CG:  I think we'll help by promoting companies that are facilitating and vitalizing the direct-to-consumer model.  But overall, let me put it this way: it's only the 3rd inning of a 9-inning game.  A lot of the barriers are coming down (and some new barriers are coming up), but most states see the opportunity to 1) collect more tax and 2) provide their constituents with more consumer choice.  With that comes creativity and new opportunities for wine 2.0 companies to find the magic bullet that changes it for everyone.  There's still at least another ten years before we really start to see significant change for the wineries.  Our focus with Wine 2.0 is to provide a platform for those companies to be discovered, for those cutting edge wineries to promote themselves and identify with the consumer, and for the consumer to come out and taste those wines and discover those companies.

NM:  Your baseball analogy is quite apropos: it is too early to tell.  There's simply no clear picture on how the cards are going to fall.  After all, so much of what we've discussed has developed only in the last five, perhaps seven years.  And the interesting thing is that we've got technology on the one hand, wherein a great deal of change occurs with blazing speed, collaborating with the wine industry on the other, where relatively very little change happens over a long period of time.

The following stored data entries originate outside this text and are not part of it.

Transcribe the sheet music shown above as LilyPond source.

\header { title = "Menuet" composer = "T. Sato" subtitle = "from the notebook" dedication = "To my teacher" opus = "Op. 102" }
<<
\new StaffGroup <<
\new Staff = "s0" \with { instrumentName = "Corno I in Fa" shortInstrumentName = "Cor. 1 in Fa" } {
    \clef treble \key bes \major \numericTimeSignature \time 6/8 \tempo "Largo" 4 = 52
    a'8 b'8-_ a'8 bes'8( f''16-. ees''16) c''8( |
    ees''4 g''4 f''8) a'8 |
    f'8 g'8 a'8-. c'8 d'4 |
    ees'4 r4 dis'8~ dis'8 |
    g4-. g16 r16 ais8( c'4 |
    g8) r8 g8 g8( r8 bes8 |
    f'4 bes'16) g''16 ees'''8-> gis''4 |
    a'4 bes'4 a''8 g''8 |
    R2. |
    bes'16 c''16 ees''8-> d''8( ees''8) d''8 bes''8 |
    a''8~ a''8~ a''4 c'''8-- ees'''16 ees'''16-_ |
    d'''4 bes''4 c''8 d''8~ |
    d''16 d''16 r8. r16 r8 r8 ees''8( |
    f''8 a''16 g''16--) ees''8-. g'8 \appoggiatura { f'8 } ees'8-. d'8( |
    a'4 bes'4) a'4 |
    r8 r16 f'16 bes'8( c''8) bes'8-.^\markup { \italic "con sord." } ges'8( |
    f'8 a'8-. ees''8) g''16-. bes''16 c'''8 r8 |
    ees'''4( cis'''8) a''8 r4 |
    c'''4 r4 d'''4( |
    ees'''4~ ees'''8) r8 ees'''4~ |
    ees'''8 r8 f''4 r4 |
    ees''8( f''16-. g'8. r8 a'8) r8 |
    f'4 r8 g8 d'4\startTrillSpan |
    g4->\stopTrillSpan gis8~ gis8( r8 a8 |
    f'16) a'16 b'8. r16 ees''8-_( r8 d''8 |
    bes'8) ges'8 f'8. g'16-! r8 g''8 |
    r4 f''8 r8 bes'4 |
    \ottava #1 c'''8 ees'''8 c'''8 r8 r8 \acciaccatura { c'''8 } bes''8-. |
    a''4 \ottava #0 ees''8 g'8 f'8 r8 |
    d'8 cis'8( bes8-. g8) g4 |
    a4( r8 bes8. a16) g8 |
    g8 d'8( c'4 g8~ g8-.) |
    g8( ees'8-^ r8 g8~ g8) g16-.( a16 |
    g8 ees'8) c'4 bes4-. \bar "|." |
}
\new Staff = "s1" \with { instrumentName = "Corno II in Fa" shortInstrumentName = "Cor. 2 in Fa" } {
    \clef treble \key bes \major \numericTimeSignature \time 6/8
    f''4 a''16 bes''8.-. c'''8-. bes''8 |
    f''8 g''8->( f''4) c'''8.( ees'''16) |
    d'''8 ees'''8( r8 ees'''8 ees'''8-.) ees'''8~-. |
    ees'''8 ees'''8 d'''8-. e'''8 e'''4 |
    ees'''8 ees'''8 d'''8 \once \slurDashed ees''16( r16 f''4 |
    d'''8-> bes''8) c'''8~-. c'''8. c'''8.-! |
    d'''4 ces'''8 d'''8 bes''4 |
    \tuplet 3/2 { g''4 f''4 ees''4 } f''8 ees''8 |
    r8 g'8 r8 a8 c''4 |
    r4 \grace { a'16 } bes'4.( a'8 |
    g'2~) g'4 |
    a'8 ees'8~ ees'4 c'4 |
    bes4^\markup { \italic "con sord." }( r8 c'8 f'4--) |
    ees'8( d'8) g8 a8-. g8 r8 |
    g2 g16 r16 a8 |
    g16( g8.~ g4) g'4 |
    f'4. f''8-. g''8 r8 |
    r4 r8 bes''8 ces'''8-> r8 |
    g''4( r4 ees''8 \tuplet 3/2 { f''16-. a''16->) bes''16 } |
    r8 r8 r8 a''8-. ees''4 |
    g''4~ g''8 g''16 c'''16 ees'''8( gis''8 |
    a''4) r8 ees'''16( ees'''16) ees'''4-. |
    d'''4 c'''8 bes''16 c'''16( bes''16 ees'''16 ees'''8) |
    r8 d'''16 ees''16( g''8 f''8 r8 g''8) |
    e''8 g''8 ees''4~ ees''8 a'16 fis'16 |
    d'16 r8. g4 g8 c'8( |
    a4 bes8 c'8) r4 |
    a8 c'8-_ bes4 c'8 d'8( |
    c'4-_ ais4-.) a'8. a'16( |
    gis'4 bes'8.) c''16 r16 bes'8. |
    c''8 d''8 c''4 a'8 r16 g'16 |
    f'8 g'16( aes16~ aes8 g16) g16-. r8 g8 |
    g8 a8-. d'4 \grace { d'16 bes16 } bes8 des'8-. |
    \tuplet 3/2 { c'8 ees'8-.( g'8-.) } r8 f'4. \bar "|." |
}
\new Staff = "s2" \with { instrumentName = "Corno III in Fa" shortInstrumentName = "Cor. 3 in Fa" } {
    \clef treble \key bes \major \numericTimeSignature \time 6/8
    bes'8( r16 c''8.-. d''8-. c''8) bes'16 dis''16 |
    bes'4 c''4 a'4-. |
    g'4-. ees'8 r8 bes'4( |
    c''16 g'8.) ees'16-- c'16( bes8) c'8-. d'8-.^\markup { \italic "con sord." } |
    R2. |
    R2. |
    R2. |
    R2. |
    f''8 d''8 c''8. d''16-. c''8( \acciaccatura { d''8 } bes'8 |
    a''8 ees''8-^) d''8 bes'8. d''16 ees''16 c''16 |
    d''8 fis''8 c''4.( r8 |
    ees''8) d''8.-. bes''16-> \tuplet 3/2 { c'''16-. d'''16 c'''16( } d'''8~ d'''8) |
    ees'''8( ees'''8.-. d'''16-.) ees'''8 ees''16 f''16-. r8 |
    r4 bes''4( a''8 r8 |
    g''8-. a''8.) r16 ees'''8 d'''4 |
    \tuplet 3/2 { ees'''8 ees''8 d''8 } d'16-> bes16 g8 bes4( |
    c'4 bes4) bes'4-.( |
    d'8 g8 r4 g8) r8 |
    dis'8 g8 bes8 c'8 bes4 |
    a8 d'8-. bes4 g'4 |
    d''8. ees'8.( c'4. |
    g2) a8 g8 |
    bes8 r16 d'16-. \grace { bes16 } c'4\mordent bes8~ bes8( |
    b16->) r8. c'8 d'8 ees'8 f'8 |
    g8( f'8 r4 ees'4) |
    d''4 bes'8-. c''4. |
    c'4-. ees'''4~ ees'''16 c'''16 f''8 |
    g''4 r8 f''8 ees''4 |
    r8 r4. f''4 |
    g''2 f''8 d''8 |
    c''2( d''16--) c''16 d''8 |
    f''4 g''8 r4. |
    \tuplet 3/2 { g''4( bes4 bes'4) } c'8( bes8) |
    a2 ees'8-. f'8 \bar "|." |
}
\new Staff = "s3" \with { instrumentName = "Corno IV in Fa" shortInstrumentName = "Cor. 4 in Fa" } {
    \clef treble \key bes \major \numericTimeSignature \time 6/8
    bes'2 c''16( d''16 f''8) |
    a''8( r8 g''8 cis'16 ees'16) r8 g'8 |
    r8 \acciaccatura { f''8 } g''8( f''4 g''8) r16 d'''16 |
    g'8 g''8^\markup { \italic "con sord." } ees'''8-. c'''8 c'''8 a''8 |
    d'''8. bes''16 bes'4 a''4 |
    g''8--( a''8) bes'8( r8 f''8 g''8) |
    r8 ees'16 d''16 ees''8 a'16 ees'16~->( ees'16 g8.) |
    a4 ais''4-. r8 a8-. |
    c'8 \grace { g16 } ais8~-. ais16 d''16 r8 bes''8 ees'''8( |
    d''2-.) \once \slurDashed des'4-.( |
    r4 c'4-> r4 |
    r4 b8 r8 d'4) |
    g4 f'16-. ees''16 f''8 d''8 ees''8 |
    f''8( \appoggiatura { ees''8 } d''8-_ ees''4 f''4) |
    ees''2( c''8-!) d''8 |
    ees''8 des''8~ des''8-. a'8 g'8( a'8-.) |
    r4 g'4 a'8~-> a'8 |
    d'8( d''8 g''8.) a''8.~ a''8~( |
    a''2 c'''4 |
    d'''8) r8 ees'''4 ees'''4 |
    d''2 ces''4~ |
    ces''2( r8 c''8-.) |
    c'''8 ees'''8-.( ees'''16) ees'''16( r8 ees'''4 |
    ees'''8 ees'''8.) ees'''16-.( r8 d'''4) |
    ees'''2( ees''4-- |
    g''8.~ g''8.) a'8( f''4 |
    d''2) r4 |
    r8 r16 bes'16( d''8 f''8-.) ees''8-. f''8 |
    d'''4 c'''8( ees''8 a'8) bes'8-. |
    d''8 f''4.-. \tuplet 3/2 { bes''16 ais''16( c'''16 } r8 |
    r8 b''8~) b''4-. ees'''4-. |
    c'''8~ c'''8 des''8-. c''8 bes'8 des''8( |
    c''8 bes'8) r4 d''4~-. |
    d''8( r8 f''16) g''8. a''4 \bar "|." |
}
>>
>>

CG:  There's a little Don Quixote in all of us on the Wine 2.0 side.  These are people who are really creative and love wine, who realize that the wine industry is a very large and slow-moving beast, and who think that if we could make that animal a little bit leaner, smarter, and quicker, then it would improve things.  But it is happening; I have no complaints.  On so many levels, we've moving forward and innovation is happening.